• _Quoted passage_
[Start of section]
Redoubtable performances by Robert Smyth and Deborah Gilmour Smyth, and the keen, inspired direction of Christy Yael-Cox make Intrepid Theatre Company’s production of Who’s Afraid of Virginia Woolf? the first truly must-see show of the year. More than half a century after it was written, Edward Albee’s piercing three-act drama about George, Martha, two unwary guests and a lot of booze remains an iconic work of the American theater. The searing tension, raw energy and horrifying emotive twists and turns nonetheless do not overwhelm Albee’s biting and eloquent language.
Intrepid is staging this production at the Horton Grand Theatre downtown as guest residents of Lamb’s Players Theatre. It’s Lamb’s’ producing artistic director, Smyth, and its associate artistic director, his wife Deborah Gilmour Smyth, who costar as George and Martha—bravely and inexhaustibly. Ross Hellwig and Erin Petersen portray the young couple quickly in the crossfire of Georgia and Martha’s war of insults, insinuations and threats. The exquisite Intrepid production boasts silences that are as potent as the destructive clamor.
[End of section]
• _Entries supplied_
[Start of section]
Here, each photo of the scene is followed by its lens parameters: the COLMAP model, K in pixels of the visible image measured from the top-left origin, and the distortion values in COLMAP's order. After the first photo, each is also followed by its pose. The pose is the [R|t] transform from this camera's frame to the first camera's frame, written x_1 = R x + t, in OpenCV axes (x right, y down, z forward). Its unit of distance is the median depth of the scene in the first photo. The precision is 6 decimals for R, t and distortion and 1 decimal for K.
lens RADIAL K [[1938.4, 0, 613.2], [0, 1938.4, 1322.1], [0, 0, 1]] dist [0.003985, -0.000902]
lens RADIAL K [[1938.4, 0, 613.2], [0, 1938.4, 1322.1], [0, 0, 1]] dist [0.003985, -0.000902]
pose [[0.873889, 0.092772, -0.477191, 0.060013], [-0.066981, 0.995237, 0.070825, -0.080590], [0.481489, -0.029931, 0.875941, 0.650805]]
[End of section]
[Start of section]
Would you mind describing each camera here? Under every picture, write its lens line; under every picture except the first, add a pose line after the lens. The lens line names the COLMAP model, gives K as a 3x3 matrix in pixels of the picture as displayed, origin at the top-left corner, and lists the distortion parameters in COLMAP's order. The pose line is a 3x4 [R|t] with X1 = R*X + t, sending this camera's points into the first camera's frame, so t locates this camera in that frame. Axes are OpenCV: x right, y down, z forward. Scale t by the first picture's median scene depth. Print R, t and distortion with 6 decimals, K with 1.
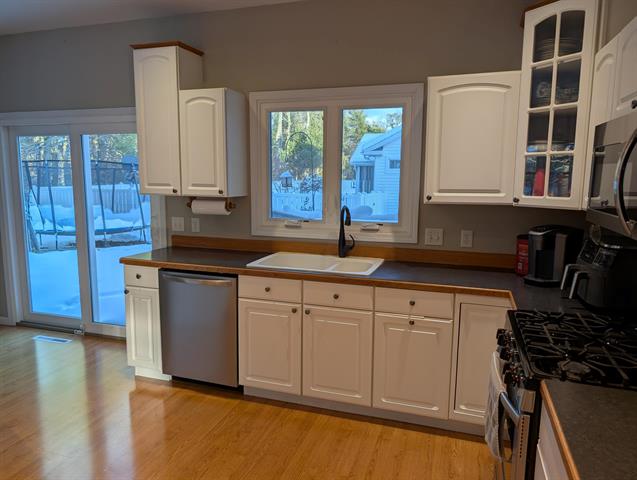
[End of section]
[Start of section]
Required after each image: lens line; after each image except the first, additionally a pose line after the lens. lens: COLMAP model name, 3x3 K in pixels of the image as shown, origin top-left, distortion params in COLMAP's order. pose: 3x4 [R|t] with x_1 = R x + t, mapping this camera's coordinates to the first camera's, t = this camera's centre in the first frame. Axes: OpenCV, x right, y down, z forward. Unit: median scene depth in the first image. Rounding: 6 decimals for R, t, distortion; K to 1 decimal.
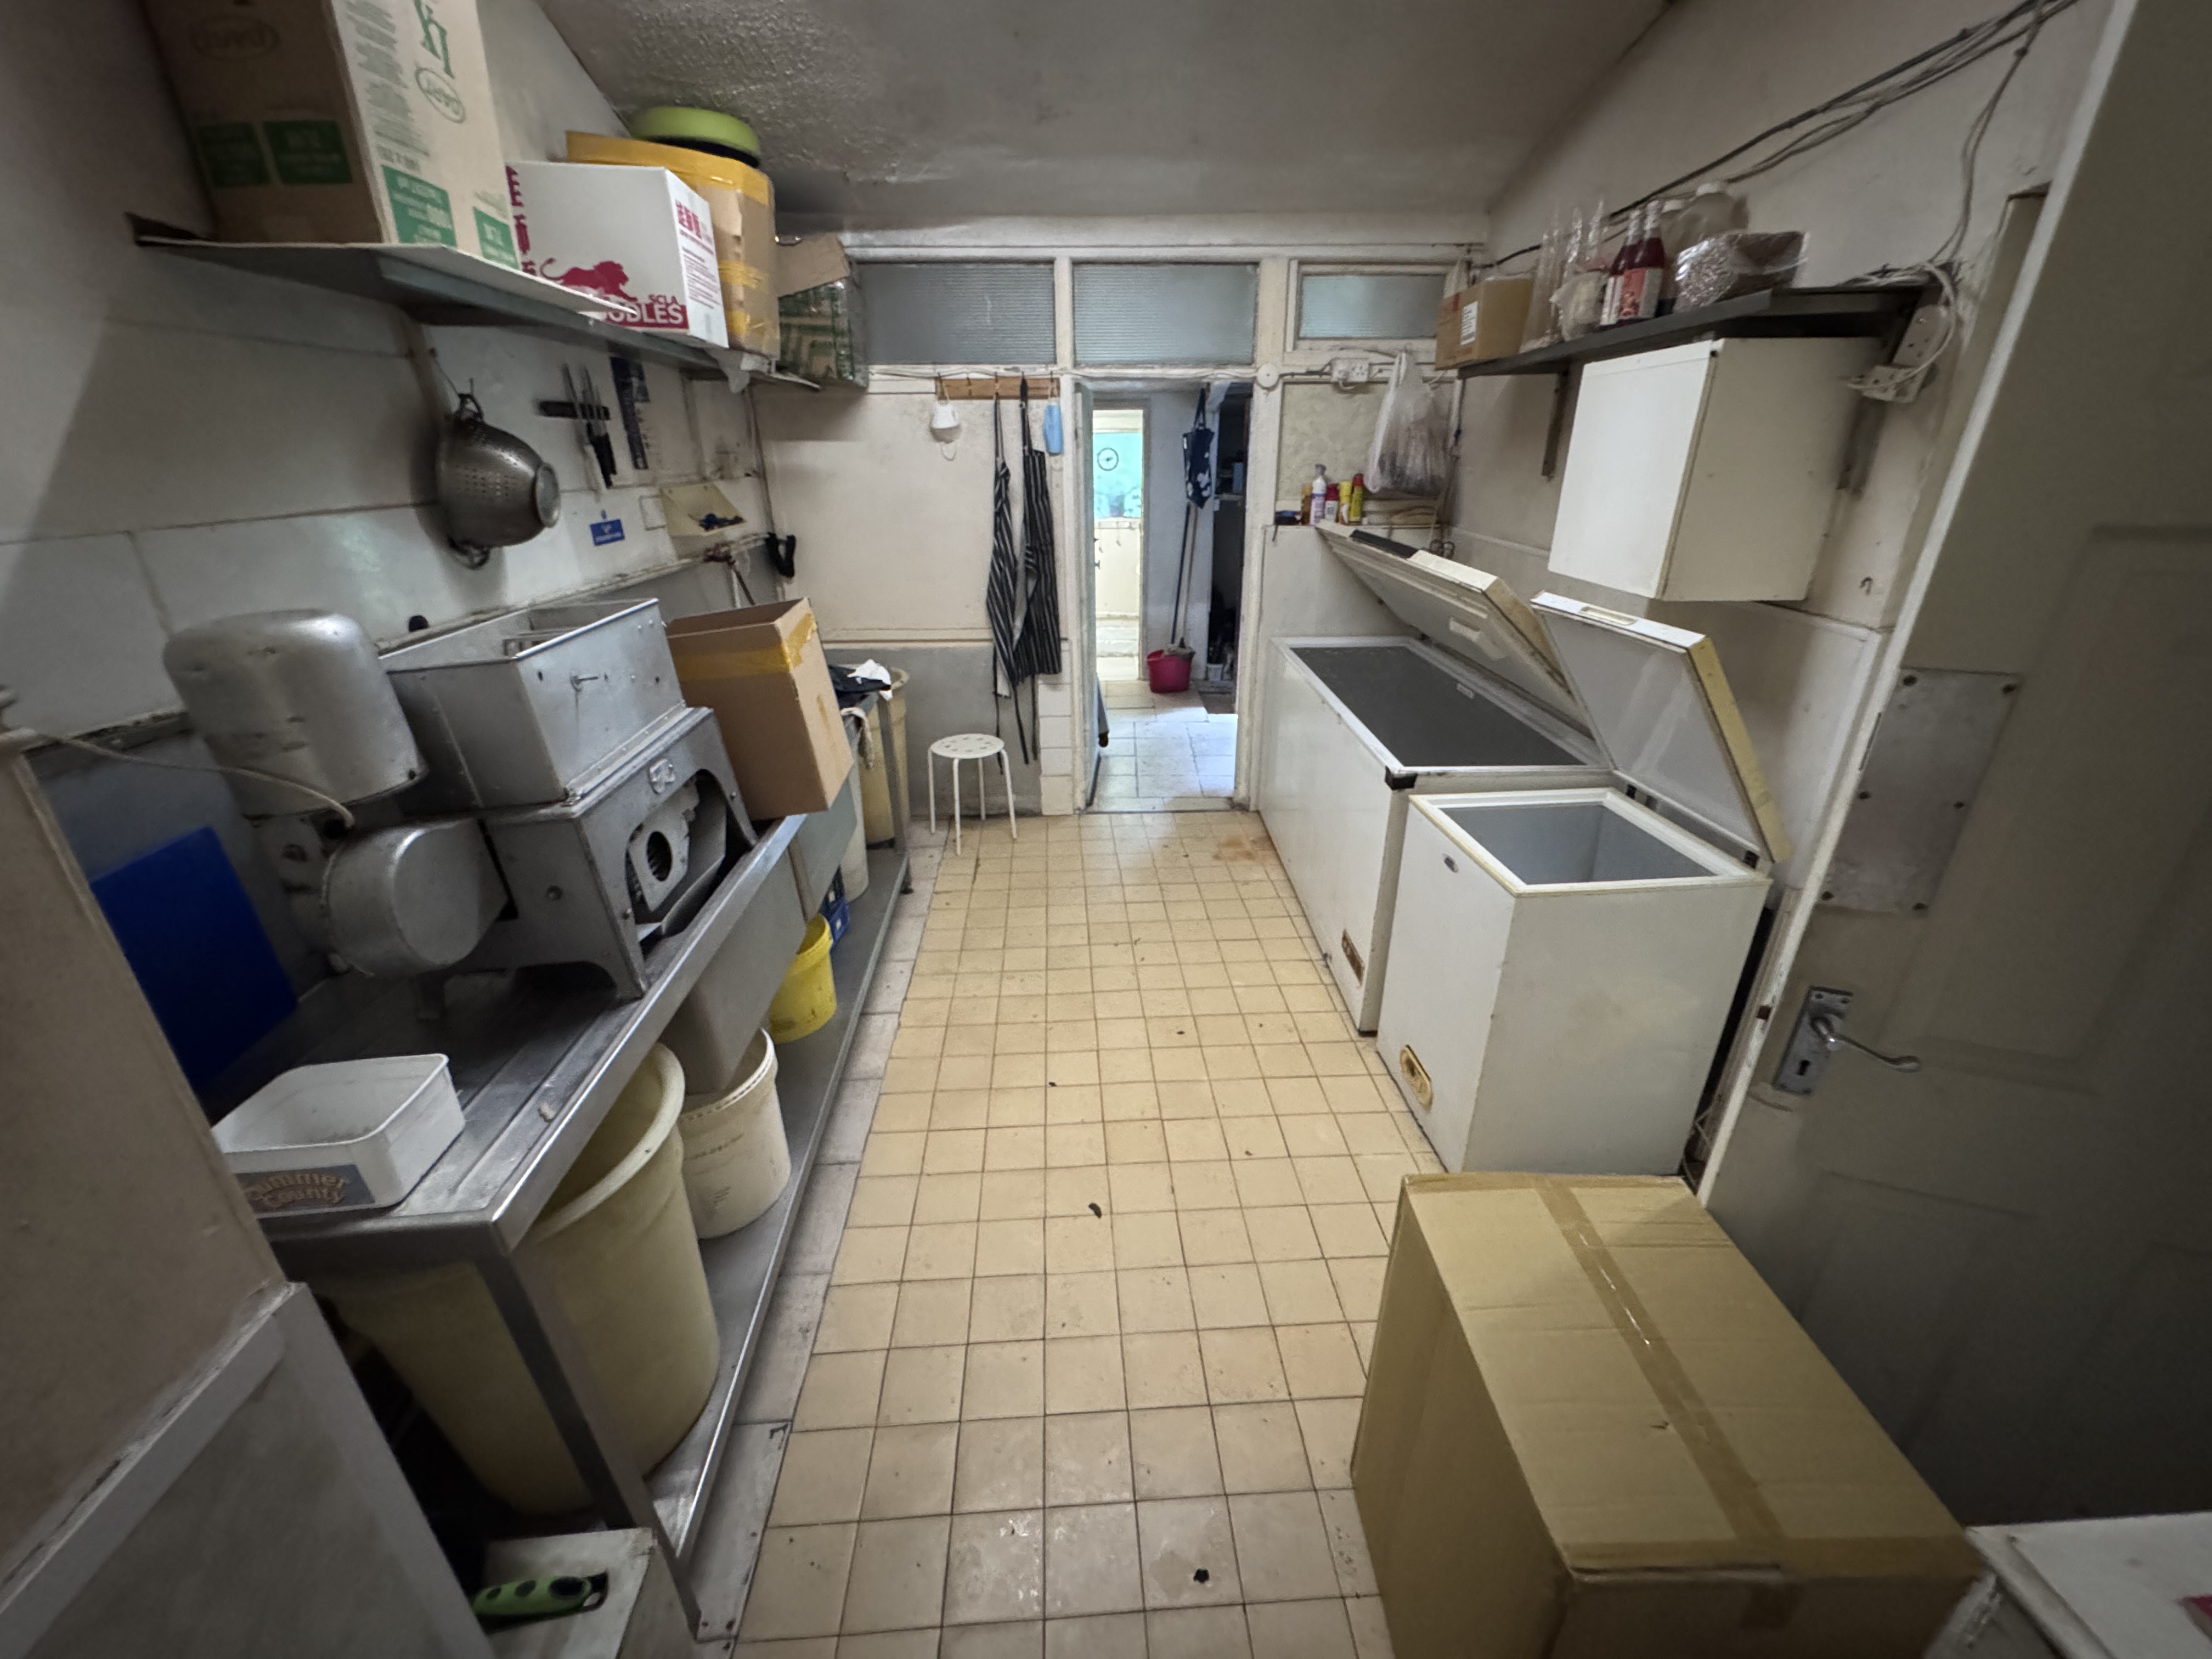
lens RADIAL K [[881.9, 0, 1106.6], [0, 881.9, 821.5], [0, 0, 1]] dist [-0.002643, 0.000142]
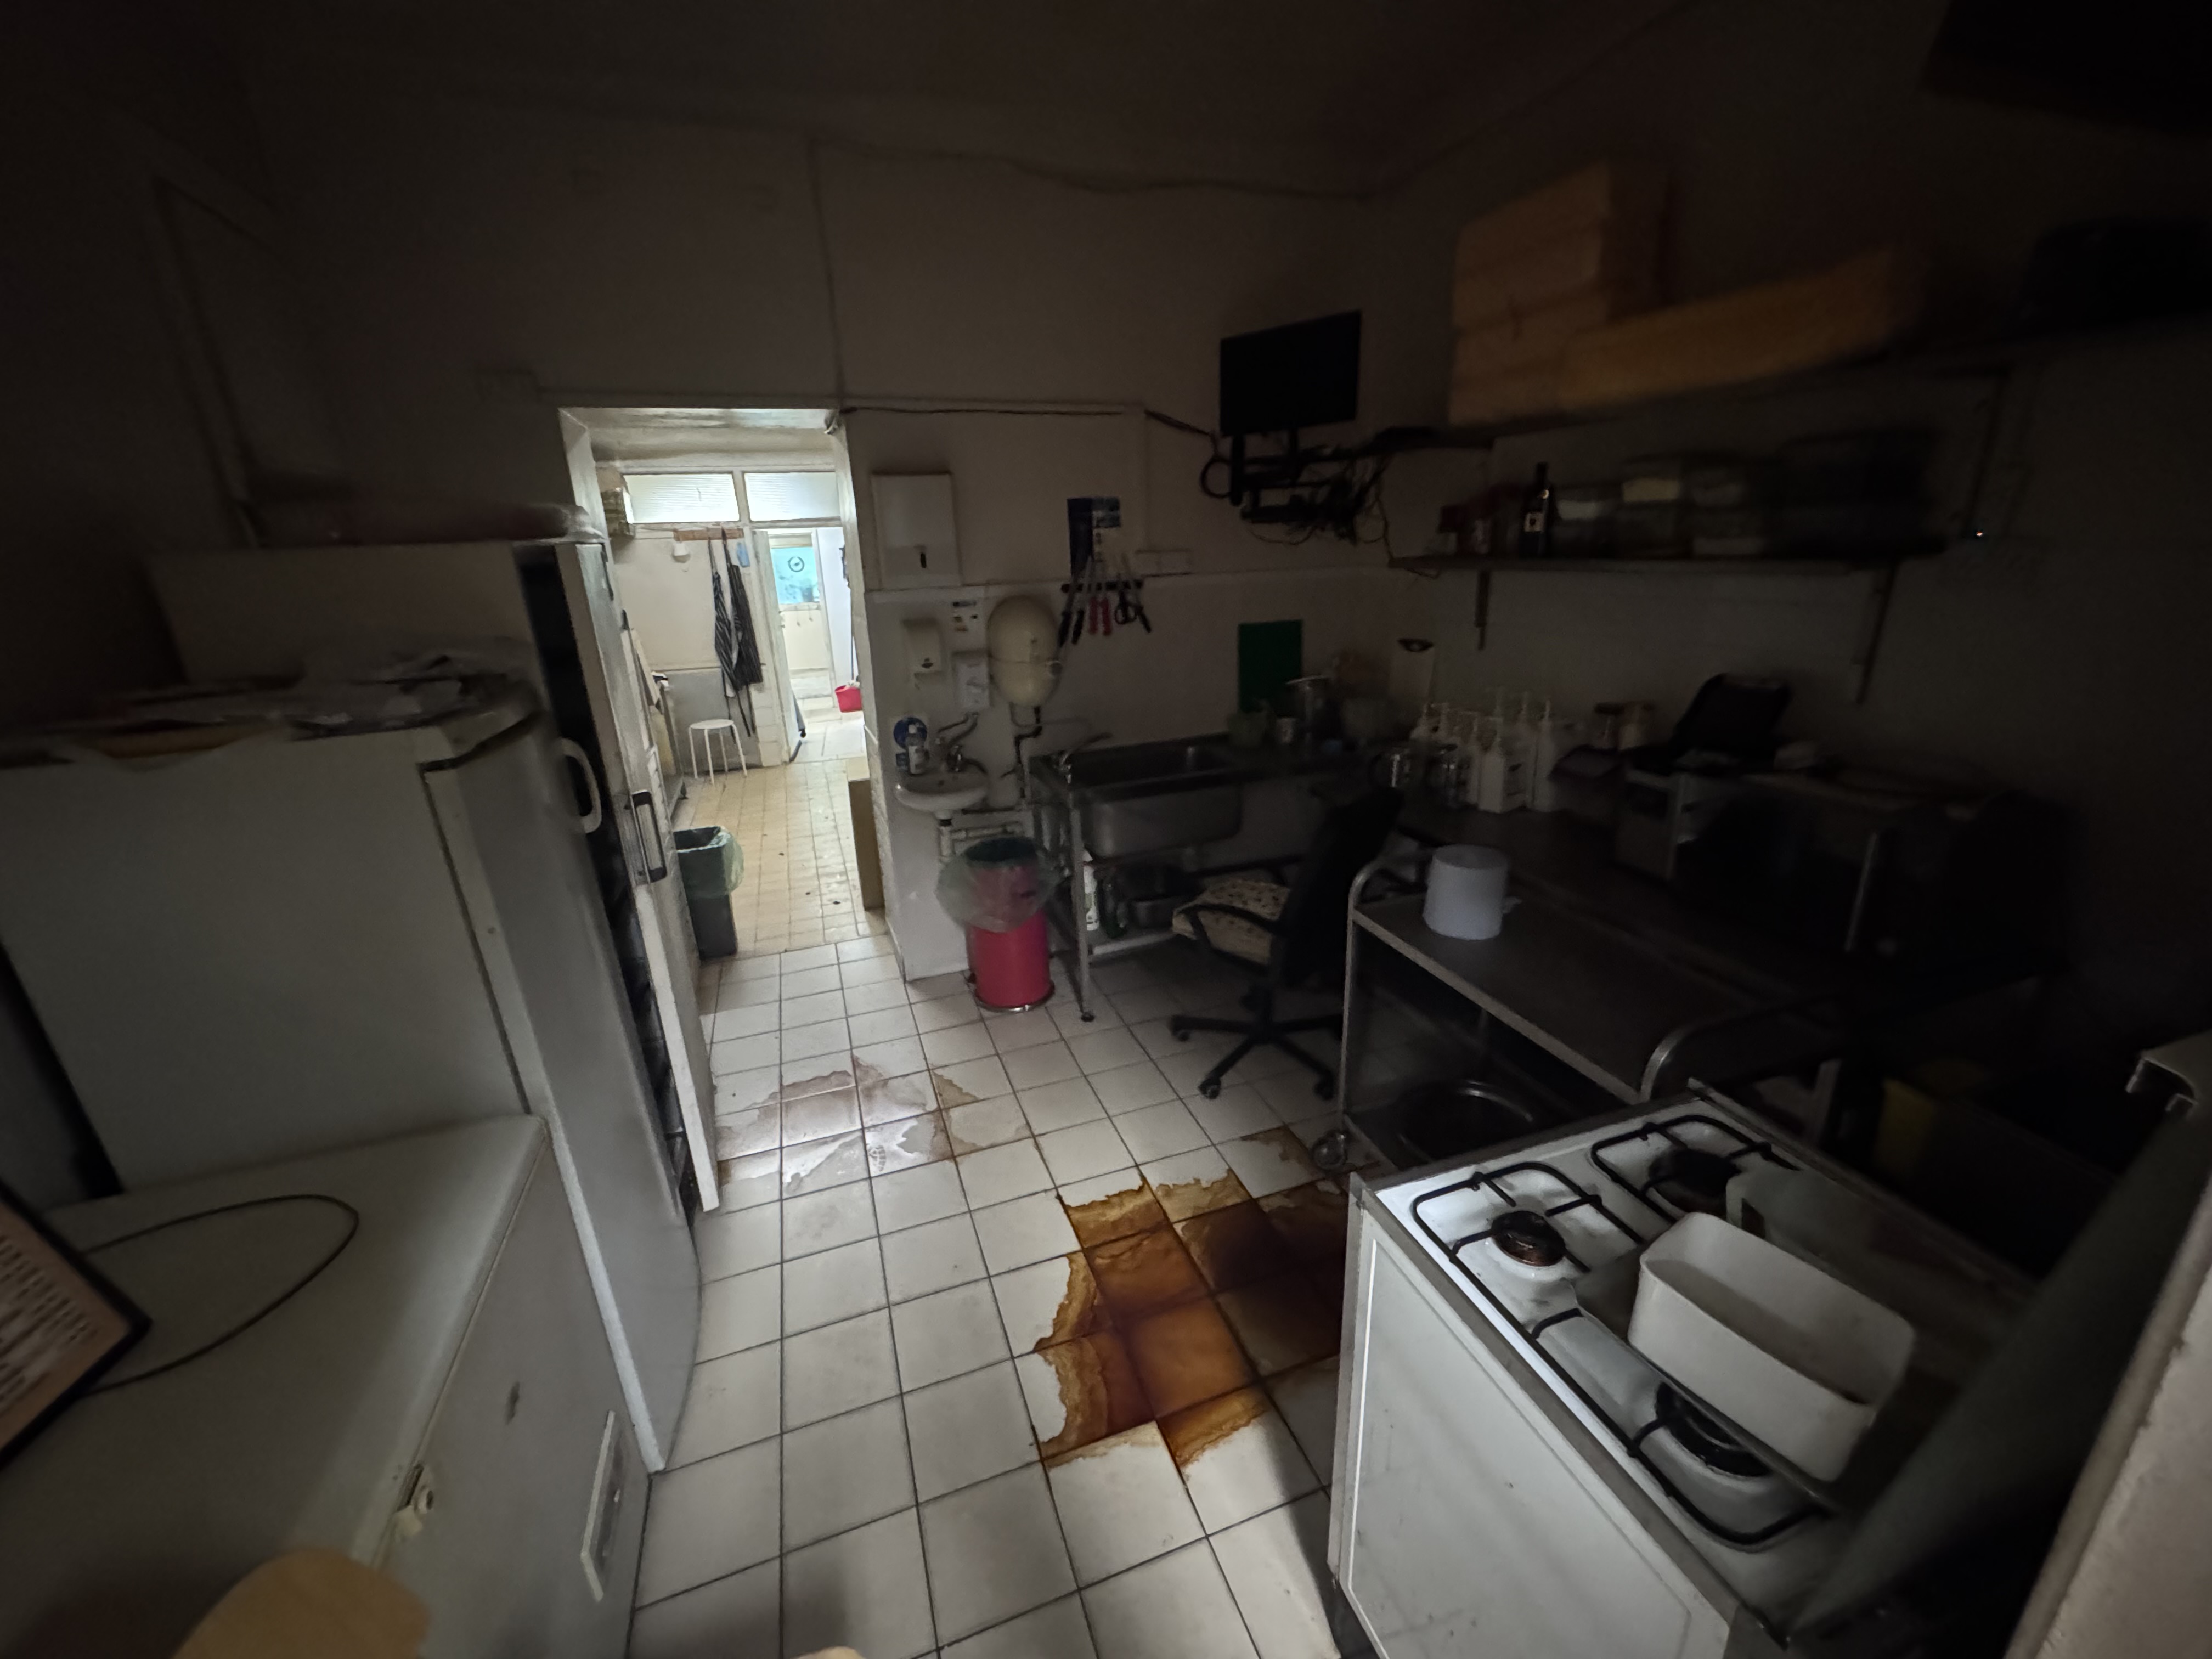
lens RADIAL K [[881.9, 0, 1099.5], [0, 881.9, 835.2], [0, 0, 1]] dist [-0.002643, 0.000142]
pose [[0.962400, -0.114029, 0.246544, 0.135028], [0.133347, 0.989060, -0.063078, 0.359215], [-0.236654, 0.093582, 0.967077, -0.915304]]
[End of section]
• _Task brief_
Check each statement below against the review of Who's Afraid of Virginia Woolf? and mark it yes or no, quoting the words of the review that decide it. (a) The production is staged at the Horton Grand Theatre. (b) Ross Hellwig plays George. (c) The play has three acts.

• _Exercise answer_
(a) Yes: "Intrepid is staging this production at the Horton Grand Theatre downtown"
(b) No: "Ross Hellwig and Erin Petersen portray the young couple"
(c) Yes: "Edward Albee’s piercing three-act drama"